● **Exercise**
Reproduce only the lines of the material below that start at the line containing "Persebaya Surabaya" and stop at the line containing "ang tiga poin dari Stadion Kapten I Wayan". Keep both end lines.

● **Given data**
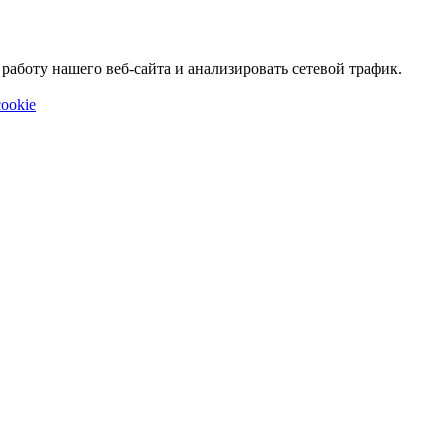
аботу нашего веб-сайта и анализировать сетевой трафик.
ookie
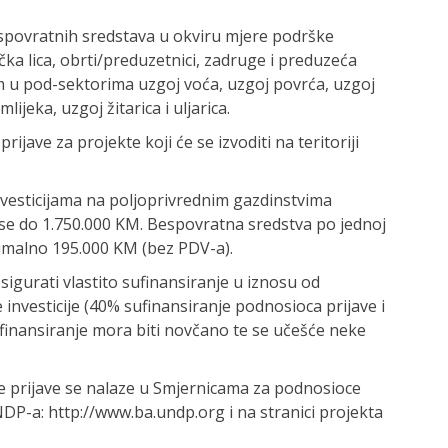
bespovratnih sredstava u okviru mjere podrške
čka lica, obrti/preduzetnici, zadruge i preduzeća
 u pod-sektorima uzgoj voća, uzgoj povrća, uzgoj
ijeka, uzgoj žitarica i uljarica.
ijave za projekte koji će se izvoditi na teritoriji
vesticijama na poljoprivrednim gazdinstvima
se do 1.750.000 KM. Bespovratna sredstva po jednoj
simalno 195.000 KM (bez PDV-a).
sigurati vlastito sufinansiranje u iznosu od
vesticije (40% sufinansiranje podnosioca prijave i
finansiranje mora biti novčano te se učešće neke
e prijave se nalaze u Smjernicama za podnosioce
NDP-a: http://www.ba.undp.org i na stranici projekta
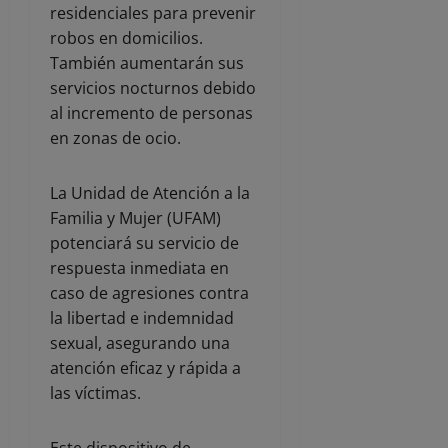
residenciales para prevenir
robos en domicilios.
También aumentarán sus
servicios nocturnos debido
al incremento de personas
en zonas de ocio.
La Unidad de Atención a la
Familia y Mujer (UFAM)
potenciará su servicio de
respuesta inmediata en
caso de agresiones contra
la libertad e indemnidad
sexual, asegurando una
atención eficaz y rápida a
las víctimas.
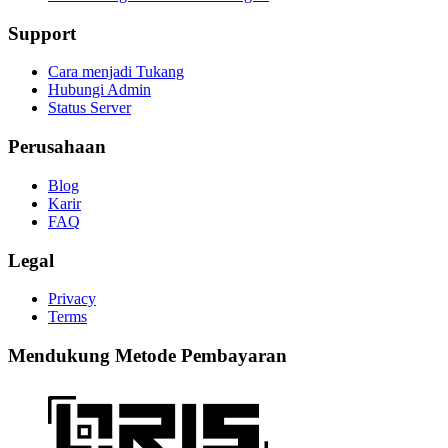
Support
Cara menjadi Tukang
Hubungi Admin
Status Server
Perusahaan
Blog
Karir
FAQ
Legal
Privacy
Terms
Mendukung Metode Pembayaran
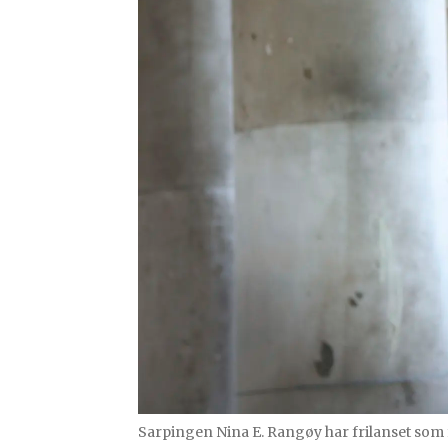
Sarpingen Nina E. Rangøy har frilanset som 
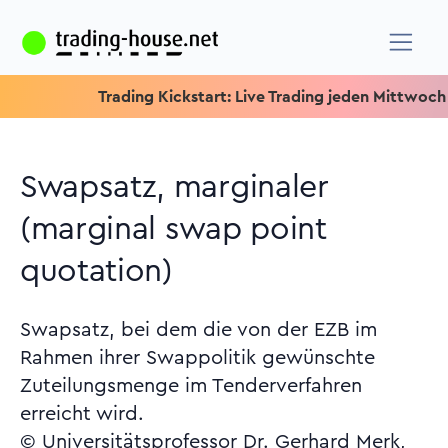
Trading Kickstart: Live Trading jeden Mittwoch um 15.
Swapsatz, marginaler
(marginal swap point
quotation)
Swapsatz, bei dem die von der EZB im
Rahmen ihrer Swappolitik gewünschte
Zuteilungsmenge im Tenderverfahren
erreicht wird.
© Universitätsprofessor Dr. Gerhard Merk,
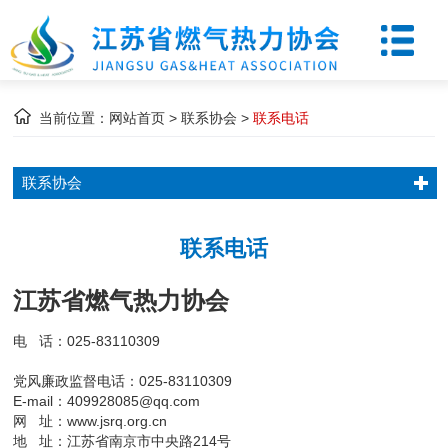
当前位置：
网站首页
> 联系协会 >
联系电话
联系协会
联系电话
江苏省燃气热力协会
电 话：025-83110309
党风廉政监督电话：025-83110309
E-mail：409928085@qq.com
网
址：www.jsrq.org.cn
地 址：江苏省南京市中央路214号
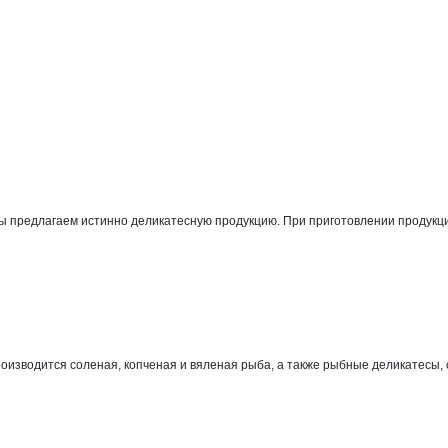
уров Ильгиз Ирекович
вич
екович
редлагаем истинно деликатесную продукцию. При приготовлении продукции м
роизводится соленая, копченая и вяленая рыба, а также рыбные деликатесы,
 Ирекович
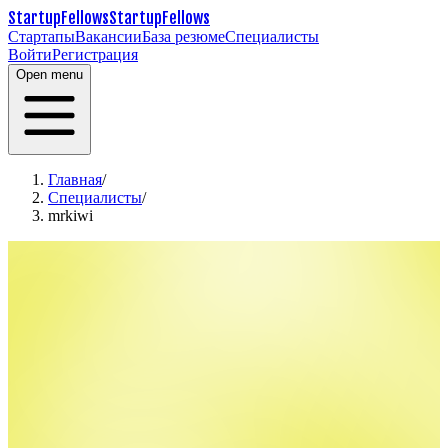
StartupFellows
StartupFellows
Стартапы
Вакансии
База резюме
Специалисты
Войти
Регистрация
Open menu
Главная
/
Специалисты
/
mrkiwi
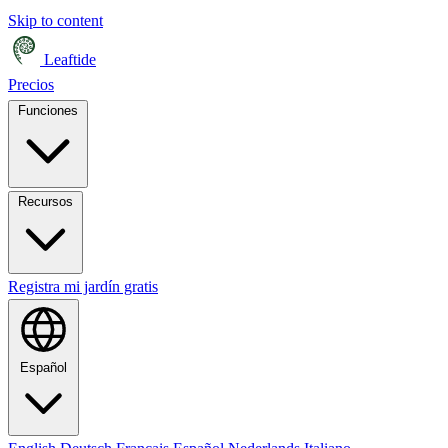
Skip to content
Leaftide
Precios
Funciones
Recursos
Registra mi jardín gratis
Español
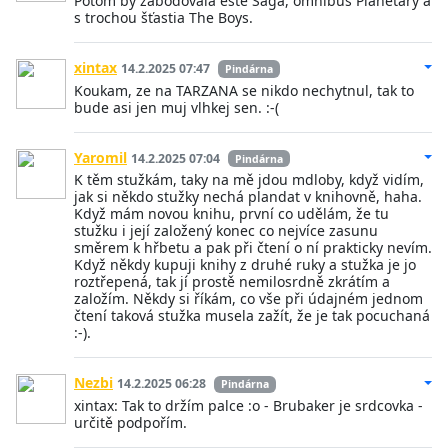
Potom by zabodovala ešte Sága, omnibus Planetary a
s trochou šťastia The Boys.
xintax
14.2.2025 07:47
Pindárna
Koukam, ze na TARZANA se nikdo nechytnul, tak to
bude asi jen muj vlhkej sen. :-(
Yaromil
14.2.2025 07:04
Pindárna
K těm stužkám, taky na mě jdou mdloby, když vidím,
jak si někdo stužky nechá plandat v knihovně, haha.
Když mám novou knihu, první co udělám, že tu
stužku i její založený konec co nejvíce zasunu
směrem k hřbetu a pak při čtení o ní prakticky nevím.
Když někdy kupuji knihy z druhé ruky a stužka je jo
roztřepená, tak jí prostě nemilosrdně zkrátím a
založím. Někdy si říkám, co vše při údajném jednom
čtení taková stužka musela zažít, že je tak pocuchaná
:-).
Nezbi
14.2.2025 06:28
Pindárna
xintax: Tak to držím palce :o - Brubaker je srdcovka -
určitě podpořím.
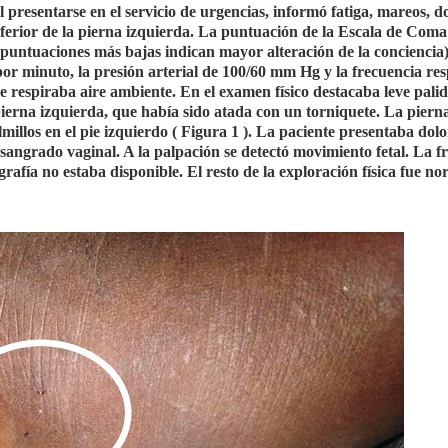
 presentarse en el servicio de urgencias, informó fatiga, mareos, d
ferior de la pierna izquierda. La puntuación de la Escala de Coma
 puntuaciones más bajas indican mayor alteración de la conciencia)
por minuto, la presión arterial de 100/60 mm Hg y la frecuencia res
e respiraba aire ambiente. En el examen físico destacaba leve pali
 pierna izquierda, que había sido atada con un torniquete. La piern
millos en el pie izquierdo ( Figura 1 ). La paciente presentaba dolo
sangrado vaginal. A la palpación se detectó movimiento fetal. La f
grafía no estaba disponible. El resto de la exploración física fue no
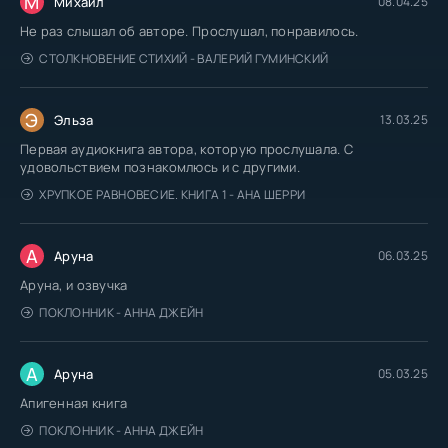
М
Михаил
08.04.25
Не раз слышал об авторе. Прослушал, понравилось.
СТОЛКНОВЕНИЕ СТИХИЙ - ВАЛЕРИЙ ГУМИНСКИЙ
Э
Эльза
13.03.25
Первая аудиокнига автора, которую прослушала. С
удовольствием познакомлюсь и с другими.
ХРУПКОЕ РАВНОВЕСИЕ. КНИГА 1 - АНА ШЕРРИ
А
Аруна
06.03.25
Аруна, и озвучка
ПОКЛОННИК - АННА ДЖЕЙН
А
Аруна
05.03.25
Апигенная книга
ПОКЛОННИК - АННА ДЖЕЙН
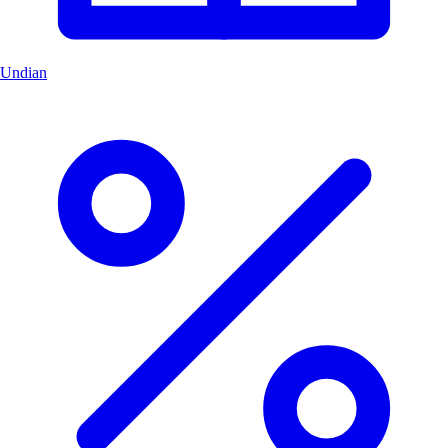
Undian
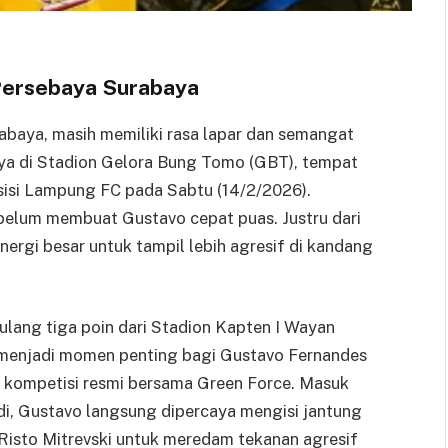
Persebaya Surabaya
abaya, masih memiliki rasa lapar dan semangat
ya di Stadion Gelora Bung Tomo (GBT), tempat
isi Lampung FC pada Sabtu (14/2/2026).
belum membuat Gustavo cepat puas. Justru dari
nergi besar untuk tampil lebih agresif di kandang
ang tiga poin dari Stadion Kapten I Wayan
a menjadi momen penting bagi Gustavo Fernandes
 kompetisi resmi bersama Green Force. Masuk
i, Gustavo langsung dipercaya mengisi jantung
 Risto Mitrevski untuk meredam tekanan agresif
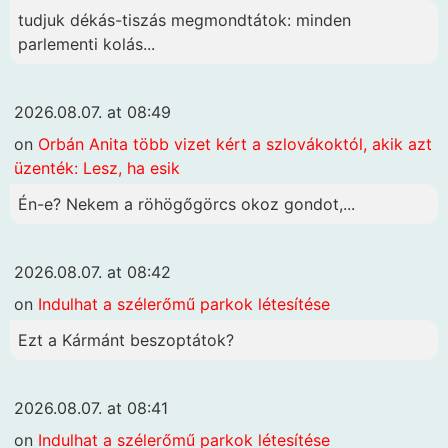
tudjuk dékás-tiszás megmondtátok: minden
parlementi kolás...
2026.08.07. at 08:49
on
Orbán Anita több vizet kért a szlovákoktól, akik azt
üzenték: Lesz, ha esik
Én-e? Nekem a röhögőgörcs okoz gondot,...
2026.08.07. at 08:42
on
Indulhat a szélerőmű parkok létesítése
Ezt a Kármánt beszoptátok?
2026.08.07. at 08:41
on
Indulhat a szélerőmű parkok létesítése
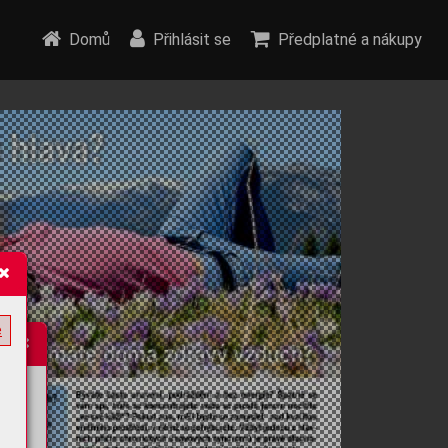
Domů
Přihlásit se
Předplatné a nákupy
e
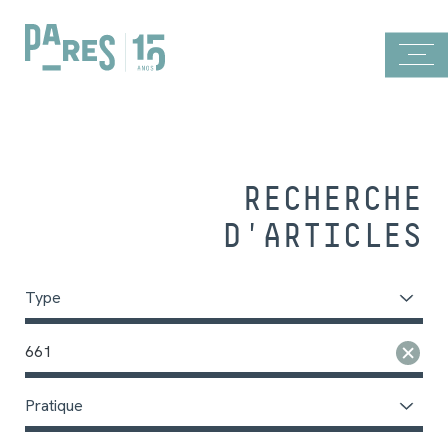
RECHERCHE
D'ARTICLES
Type
661
Pratique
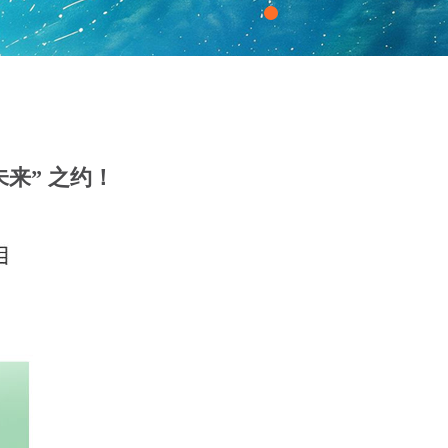
来” 之约！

● **Solution to this exercise**
Persebaya Surabaya
abaya, masih memiliki rasa lapar dan semangat
ya di Stadion Gelora Bung Tomo (GBT), tempat
isi Lampung FC pada Sabtu (14/2/2026).
belum membuat Gustavo cepat puas. Justru dari
nergi besar untuk tampil lebih agresif di kandang
ang tiga poin dari Stadion Kapten I Wayan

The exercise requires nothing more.